Afterward he names the few living relatives he has left, including a cousin in Futaba. The other day, two soldiers came to her house and took her away. They had an evacuation order. At first, his cousin slammed the door in their faces. The soldiers read out a decree. His cousin argued that by staying in her house she was harming no one but herself. They told her that wasn’t the issue. Of course it is! she protested.
They move together toward the platforms. Watanabe offers to push the wheelchair, Mr. Nakasone refuses with an abrupt gesture. He immediately changes his mind, and rubs his forearms.
It’s not because of my arms, he clarifies, but because it’s
comforting.
They advance in silence along the station walkway.

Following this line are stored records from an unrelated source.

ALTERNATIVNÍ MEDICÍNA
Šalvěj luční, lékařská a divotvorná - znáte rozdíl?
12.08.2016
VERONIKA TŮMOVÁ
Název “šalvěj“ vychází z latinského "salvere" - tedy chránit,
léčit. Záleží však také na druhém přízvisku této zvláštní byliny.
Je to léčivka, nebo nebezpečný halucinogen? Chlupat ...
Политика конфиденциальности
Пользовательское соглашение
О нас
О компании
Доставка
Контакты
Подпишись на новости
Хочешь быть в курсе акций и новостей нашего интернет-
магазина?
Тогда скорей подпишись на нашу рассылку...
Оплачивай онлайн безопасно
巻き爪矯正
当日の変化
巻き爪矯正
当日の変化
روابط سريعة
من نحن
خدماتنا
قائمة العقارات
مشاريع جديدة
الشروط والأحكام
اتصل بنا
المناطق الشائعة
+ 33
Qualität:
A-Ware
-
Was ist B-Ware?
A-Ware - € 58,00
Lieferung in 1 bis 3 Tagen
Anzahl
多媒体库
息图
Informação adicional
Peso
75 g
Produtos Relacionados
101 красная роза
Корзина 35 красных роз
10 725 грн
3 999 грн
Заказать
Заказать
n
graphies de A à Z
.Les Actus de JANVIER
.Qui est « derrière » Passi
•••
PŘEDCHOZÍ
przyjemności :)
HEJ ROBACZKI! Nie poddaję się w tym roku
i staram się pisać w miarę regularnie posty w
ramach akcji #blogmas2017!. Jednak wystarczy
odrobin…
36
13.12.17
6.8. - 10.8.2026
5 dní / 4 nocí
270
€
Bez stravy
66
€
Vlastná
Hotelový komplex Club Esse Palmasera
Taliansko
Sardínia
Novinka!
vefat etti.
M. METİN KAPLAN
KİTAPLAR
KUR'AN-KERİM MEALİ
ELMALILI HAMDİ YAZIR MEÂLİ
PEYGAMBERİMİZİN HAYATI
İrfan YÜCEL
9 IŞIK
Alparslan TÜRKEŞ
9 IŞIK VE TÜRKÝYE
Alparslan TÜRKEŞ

The only noise is the screech of wheels, like a stream of rodents.
Watanabe notices the old clock presiding over the entrance to the platforms. It is speckled with shadows.
Isn’t it a bit behind? he comments.
That clock hasn’t worked for years, replies Mr. Nakasone.
Lifting some caution tape out of the way, they emerge into the open air. The heat is starting to subside. The light divides, rectifies the tracks.
It’s very strange, says the former ticket collector. The platforms seem smaller when they are deserted like this.
They approach the tracks. Look down at them.
Are there only these two platforms? Watanabe asks.
Only these two, Mr. Nakasone nods. One to arrive and the other to leave. No need for more.
HE REACHES THE TOWN’S VANTAGE POINT and, wrinkling his brow behind his sunglasses, he turns in a slow circle.
He looks south, toward the invisible city of Tokyo. He looks west, where the mountains are shining. North, where weeds have overrun the fallow fields and the high-voltage cables dwindle toward the nuclear power plant at Fukushima. Watanabe tries to imagine that energy moving back and forth, its fiery course. Then, finally looking east, he searches for the sea.
He descends the steps leading from the hilltop to the beach. He does so with great care, taking pains not to trip on the stones. No doubt it would have been a lot easier to drive down, but he knows full well that when he has a steering wheel between his hands, his natural impulse is to leave. And right now, he still has a mission to complete. If his math is correct, there should be at least two or three inhabitants left to see.
He pauses at the foot of the steps to enjoy the ocean, seeping in between the rocks with the sound of rolling dice. His nostrils fill with its scent, a scent that seems like the very first to have existed on earth.